Michel Bonel

Mardi 26 mai. Le cheikh Mohammed Bin Zayed al-Nahyan, prince héritier d'Abu Dhabi, et le président français Nicolas Sarkozy, posent, côte à côte, la première pierre de ce que l'on appelle d'ores et déjà le Louvre des Sables. Même Henri Loyrette, le président du plus grand musée français qui reçoit une moyenne de 8,5 millions de visiteurs par année, avait fait le voyage, en tant que coordinateur des programmes.
Le bâtiment, qui doit être achevé à l'horizon 2013, a été imaginé par Jean Nouvel, lauréat du Prix Pritzker 2008, la plus haute distinction dans le domaine de l'architecture. On lui doit notamment la salle de concert de Lucerne et le siège de la Fondation Cartier à Paris. Pour Abu Dhabi, il a imaginé un immense dôme étoilé, tout blanc, qui fera échos à la blancheur du désert, et dont les nombreuses ouvertures laisseront passer la lumière naturelle, éclatante sous ces latitudes, pour mettre en valeur les nombreuses oeuvres d'art, en tous genres, qui le peupleront sous peu. “ Ce qui créera des vibrations comme celles que l'on entrevoit à travers les moucharabiehs ”, précise l'architecte. Bâti à fleur d'eau, ce Louvre représente aussi une prouesse technique incroyable avec ses 180 mètres de portée avec seulement cinq points d'appui, tandis que l'intérieur abritera quelque 6000 mètres carrés de galeries permanentes. De quoi démentir à terme ceux qui affirment qu'il n'y a pas de vie culturelle possible dans les pays du Golfe.

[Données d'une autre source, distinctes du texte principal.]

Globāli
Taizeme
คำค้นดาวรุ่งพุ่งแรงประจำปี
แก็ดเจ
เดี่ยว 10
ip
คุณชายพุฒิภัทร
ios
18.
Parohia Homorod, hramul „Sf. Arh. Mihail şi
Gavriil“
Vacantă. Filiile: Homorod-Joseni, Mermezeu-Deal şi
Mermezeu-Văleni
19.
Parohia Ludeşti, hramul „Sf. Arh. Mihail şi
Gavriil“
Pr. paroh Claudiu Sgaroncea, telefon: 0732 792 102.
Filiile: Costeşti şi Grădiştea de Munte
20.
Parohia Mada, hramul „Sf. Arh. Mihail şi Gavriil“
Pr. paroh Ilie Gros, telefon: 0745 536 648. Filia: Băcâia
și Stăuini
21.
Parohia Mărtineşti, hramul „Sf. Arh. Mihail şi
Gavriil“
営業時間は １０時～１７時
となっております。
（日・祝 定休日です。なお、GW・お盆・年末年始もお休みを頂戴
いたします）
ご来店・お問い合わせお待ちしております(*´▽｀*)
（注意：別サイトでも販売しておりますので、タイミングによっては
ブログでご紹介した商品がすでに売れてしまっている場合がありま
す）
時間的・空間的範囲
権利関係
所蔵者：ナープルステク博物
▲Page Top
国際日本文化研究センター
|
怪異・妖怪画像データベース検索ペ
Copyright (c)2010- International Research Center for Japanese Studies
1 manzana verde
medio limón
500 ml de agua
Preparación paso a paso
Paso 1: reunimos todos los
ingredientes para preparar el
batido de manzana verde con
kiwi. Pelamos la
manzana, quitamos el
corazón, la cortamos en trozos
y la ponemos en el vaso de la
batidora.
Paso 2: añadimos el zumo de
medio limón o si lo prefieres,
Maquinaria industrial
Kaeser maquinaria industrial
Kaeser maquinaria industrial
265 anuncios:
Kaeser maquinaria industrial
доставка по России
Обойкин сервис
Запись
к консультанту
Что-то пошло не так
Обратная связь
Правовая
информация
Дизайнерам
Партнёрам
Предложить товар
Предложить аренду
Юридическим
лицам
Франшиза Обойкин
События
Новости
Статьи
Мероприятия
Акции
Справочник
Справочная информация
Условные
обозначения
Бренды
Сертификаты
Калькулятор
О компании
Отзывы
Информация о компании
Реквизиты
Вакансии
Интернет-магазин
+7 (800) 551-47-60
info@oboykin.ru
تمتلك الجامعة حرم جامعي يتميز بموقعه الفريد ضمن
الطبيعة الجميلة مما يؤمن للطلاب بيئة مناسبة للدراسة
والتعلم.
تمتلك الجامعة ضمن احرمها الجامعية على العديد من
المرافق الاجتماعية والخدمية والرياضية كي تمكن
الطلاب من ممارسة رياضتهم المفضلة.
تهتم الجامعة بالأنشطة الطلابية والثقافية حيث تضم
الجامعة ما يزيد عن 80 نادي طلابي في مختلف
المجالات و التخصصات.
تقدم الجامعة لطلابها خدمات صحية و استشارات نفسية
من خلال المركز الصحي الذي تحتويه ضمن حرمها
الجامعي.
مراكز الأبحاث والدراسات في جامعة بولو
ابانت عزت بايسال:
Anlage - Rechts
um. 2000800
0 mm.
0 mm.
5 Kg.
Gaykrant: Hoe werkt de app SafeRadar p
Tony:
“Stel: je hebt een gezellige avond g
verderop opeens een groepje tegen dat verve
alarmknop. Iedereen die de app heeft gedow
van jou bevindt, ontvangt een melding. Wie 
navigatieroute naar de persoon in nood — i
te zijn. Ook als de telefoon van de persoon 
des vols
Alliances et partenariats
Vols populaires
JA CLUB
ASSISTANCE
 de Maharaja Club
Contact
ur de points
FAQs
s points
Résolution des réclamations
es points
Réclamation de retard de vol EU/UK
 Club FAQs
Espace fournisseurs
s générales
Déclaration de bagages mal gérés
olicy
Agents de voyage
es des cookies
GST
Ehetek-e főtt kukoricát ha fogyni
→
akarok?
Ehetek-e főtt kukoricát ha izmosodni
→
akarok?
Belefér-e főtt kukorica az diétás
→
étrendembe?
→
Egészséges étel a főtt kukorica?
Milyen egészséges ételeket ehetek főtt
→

Mais attention, prévient Henri Loyrette, Abu Dhabi ne sera pas une antenne du Louvre mais un musée à vocation universelle. Paris jouera un rôle de conseiller pour l'achat des oeuvres d'art qui, selon la volonté du conseil de fondation, doivent être de haut niveau et représentatives de toutes les civilisations. “ Nous ne voulons que des choses belles et singulières, qu'elles soient de France ou d'ailleurs et quelle que soit leur provenance, soit de galeries, de collections privées ou de salles de ventes. Nous voulons instaurer un dialogue entre les civilisations moyen-orientale, européenne et asiatique. ” Un comité de douze membres comprenant quatre Emiratis et huit Français, dispose d'un budget de 40 millions d'euros pour les acquisitions.

Prêts par roulements
Pour démarrer en beauté, le Louvre mais aussi le Musée d'Orsay, le Centre Pompidou et la Bibliothèque Nationale notamment font office de prêteur selon un roulement précis qui va de six mois à deux ans. Le nombre de prêts tournera autour de 300, diminuant au fur et à mesure des acquisitions. Et les prêts doivent prendre fin dans une dizaine d'années en principe. Pour ceux qui seraient choqués par cette politique “commerciale”, Henri Loyrette rappelle que le Louvre prête déjà un peu partout entre 1500 et 2000 oeuvres par année, et les musées nationaux, une moyenne de 20 000.
A l'exposition inaugurale, à l'Emirates Palace, vingt-neuf chefs-d'oeuvre seront présentés. Dont dix prêtés par les musées français. Tandis que dix-neuf autres seront déjà des acquisitions. Dont une tête de Bouddha et un Christ montrant ses plaies, datant du XVIe siècle, ainsi qu'un Mondrian (???), achetés à Paris lors de la vente Pierre Bergé Yves/Saint-Laurent. Et en plus du Louvre d'Abu Dhabi, l'île de Sadyat ou île du bonheur, doit accueillir, sur ses 27 km², d'autres musées consacrés à la marine par l'architecte Tadao Ando, à l'histoire des Emirats, par Norman Foster, et même une antenne du Guggenheim de New York qui sera édifiée par Franck Gehry. Sans oublier des hôtels de luxe, des équipements administratifs et, pour se délasser le corps et l'esprit, deux terrains de golf.
Au niveau des comptes, le grand musée de France encaissera ainsi, en plusieurs versements, 400 millions d'euros de la part des Emirats. Un fonds destiné à alimenter Louvre 2020, un programme d'investissements. Des salles doivent être réaménagées, dont les pavillons de Flore et Sully, avec l'aide de Breguet notamment (cf. le N° 372 de Tribune des Arts paru en juin 2009). En outre, la pyramide du Louvre, qui vient de fêter ses vingt ans, doit être réorganisée et rénovée. Mais c'est au total un milliard d'euros que la France recevra, en contrepartie des prêts, des expertises et de l'assistance technique.